The U.S. Supreme Court last week upheld the Federal Communications Commission’s wrongheaded decision to allow more media consolidation.

This comes amid a crisis in local journalism, an epidemic of misinformation and growing division undermining America’s democracy. Media consolidation and the resulting disinvestment in local news are worsening these problems.

The FCC, as reconfigured by President Joe Biden, should revisit the issue and restore limits on cross-ownership of media outlets.

Specifically, the agency should restore rules preventing media companies from owning both a newspaper and radio or TV stations in a single market, and limiting the number of radio and TV stations a company can own in one market.

These rules, adopted in the 1970s, are needed to preserve the diversity of local media and prevent further consolidation.

They were whittled away starting in the 1980s and finally discarded by the FCC in 2017, prompting a federal lawsuit by Prometheus Radio Project, a Philadelphia-based advocacy group.

An appeals court upheld the FCC’s decision but found it didn’t adequately consider the effect on minority and female ownership of media outlets.

On April 1, the Supreme Court unanimously upheld the FCC decision and accepted its ownership-diversity analysis. Justices decided that even if the FCC’s diversity data wasn’t great, its decision wasn’t capricious and the commission still had authority to change the rules.

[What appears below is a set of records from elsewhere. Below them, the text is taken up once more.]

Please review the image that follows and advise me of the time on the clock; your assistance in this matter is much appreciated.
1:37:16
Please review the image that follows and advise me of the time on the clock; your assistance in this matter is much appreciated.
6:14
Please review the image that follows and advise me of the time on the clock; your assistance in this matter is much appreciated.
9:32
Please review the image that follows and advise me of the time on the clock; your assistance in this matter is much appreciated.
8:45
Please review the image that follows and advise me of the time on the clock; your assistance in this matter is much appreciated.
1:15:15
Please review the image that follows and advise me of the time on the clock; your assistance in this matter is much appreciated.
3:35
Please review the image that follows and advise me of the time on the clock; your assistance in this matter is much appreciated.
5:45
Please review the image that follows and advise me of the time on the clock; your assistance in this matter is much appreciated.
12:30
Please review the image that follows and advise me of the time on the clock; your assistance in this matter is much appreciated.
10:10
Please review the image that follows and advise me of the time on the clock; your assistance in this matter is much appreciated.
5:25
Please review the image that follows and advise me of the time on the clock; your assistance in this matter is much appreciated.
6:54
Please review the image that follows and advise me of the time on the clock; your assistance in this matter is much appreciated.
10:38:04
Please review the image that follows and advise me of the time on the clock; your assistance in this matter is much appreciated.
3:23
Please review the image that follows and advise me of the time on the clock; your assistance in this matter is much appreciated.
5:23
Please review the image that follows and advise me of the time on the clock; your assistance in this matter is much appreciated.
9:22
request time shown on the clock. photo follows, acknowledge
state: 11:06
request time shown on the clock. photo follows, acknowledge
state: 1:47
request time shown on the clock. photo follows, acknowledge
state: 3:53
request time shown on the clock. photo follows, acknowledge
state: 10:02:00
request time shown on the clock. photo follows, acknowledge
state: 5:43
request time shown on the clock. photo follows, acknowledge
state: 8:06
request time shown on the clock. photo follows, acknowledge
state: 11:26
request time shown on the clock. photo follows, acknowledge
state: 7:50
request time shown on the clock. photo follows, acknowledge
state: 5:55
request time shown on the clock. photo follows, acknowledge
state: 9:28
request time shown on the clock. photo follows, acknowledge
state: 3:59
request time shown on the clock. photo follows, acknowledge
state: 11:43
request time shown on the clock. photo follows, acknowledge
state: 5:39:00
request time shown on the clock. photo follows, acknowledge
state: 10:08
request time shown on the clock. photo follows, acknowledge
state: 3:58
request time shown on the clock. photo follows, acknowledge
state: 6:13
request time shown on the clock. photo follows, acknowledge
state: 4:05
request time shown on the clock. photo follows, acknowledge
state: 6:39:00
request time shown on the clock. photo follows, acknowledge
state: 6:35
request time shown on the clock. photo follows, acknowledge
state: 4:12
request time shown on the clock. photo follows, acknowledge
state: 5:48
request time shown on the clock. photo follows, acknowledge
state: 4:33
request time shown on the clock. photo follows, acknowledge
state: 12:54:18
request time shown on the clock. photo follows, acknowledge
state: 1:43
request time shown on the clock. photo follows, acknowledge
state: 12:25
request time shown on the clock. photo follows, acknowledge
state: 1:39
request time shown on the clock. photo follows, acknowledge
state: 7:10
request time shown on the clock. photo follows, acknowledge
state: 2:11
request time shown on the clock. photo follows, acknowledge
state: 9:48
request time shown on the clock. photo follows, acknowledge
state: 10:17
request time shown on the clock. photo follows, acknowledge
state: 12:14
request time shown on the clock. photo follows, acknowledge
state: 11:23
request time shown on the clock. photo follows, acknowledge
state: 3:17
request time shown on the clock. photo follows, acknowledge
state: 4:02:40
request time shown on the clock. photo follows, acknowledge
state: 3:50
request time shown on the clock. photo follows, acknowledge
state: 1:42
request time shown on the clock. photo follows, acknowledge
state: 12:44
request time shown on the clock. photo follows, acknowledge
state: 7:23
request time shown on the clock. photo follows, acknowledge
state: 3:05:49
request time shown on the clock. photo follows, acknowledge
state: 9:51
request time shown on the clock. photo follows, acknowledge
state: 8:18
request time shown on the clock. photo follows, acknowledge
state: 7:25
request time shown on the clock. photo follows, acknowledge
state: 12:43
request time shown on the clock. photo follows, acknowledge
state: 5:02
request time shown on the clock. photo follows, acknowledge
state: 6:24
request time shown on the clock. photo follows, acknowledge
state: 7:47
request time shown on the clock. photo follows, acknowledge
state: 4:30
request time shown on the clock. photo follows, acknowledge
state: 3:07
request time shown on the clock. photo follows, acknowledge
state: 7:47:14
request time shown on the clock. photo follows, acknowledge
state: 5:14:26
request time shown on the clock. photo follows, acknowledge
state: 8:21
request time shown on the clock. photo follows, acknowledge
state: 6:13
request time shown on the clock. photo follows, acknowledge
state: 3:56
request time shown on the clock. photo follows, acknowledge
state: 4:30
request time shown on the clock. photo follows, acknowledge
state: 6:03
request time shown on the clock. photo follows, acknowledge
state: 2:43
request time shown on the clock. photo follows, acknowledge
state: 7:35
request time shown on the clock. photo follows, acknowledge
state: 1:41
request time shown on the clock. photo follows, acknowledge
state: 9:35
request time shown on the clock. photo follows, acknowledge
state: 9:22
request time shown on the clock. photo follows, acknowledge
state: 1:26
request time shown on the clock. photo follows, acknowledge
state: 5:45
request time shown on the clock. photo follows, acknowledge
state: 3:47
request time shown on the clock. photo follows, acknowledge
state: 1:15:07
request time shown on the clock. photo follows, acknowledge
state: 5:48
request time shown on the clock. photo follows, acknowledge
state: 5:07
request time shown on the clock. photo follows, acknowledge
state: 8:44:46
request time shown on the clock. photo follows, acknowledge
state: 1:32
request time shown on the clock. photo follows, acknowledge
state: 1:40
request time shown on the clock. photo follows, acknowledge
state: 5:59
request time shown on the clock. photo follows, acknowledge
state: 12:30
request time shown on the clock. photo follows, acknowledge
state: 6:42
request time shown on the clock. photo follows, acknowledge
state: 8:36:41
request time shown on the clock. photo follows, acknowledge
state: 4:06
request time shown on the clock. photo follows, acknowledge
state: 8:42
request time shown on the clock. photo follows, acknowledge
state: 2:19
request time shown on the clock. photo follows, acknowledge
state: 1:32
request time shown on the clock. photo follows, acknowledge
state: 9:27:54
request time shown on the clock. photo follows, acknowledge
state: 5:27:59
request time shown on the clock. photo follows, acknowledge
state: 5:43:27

“In assessing the effects of the rule changes on minority and female ownership, the FCC did not have perfect empirical or statistical data,” the court wrote. “But that is not unusual in day-to-day agency decision making within the executive branch.”

Ugh.

Also disheartening was the FCC argument, restated in the ruling, that the rise of cable and internet outlets meant these ownership rules “no longer served the agency’s public interest goals of fostering competition, localism and viewpoint diversity.”

Actually consolidation has resulted in less local news to inform voters, as shown by researchers at Stanford University and others, and reduced the diversity of media viewpoints.

The proliferation of websites and cable channels is not increasing reporting. Total investment in journalism declined, with newsroom employment across all media types and information services falling 23% from 2008 to 2019.

It’s worse among newspapers, the source of most original reporting, where newsroom jobs fell by half over that period. That occurred as waves of consolidation left 25 companies controlling around two-thirds of daily papers in the U.S.

As trustworthy local news outlets fade, Americans turn to social-media sites riddled with falsehoods and cable channels stoking division and doing little to inform voters of local issues.

The silver lining is that the Supreme Court ruling affirmed the FCC has authority to help make things right.

“The way I read it, that means the FCC has broad discretion to enact substantive, meaningful ownership rules,” said Michael Copps, a former FCC member now advocating for diversity in media ownership.

This should be a priority for President Biden’s choice to fill an open seat on the commission and selection of its permanent chair. Biden’s interim FCC chair, Jessica Rosenworcel, is a strong proponent of media diversity, competition and localism.

Much has changed since the FCC embraced media consolidation in 2017.

The Prometheus decision, and the local news and misinformation crises, should prompt a new assessment of market conditions, public interest in a diverse media ecosystem and restoration of cross-ownership rules.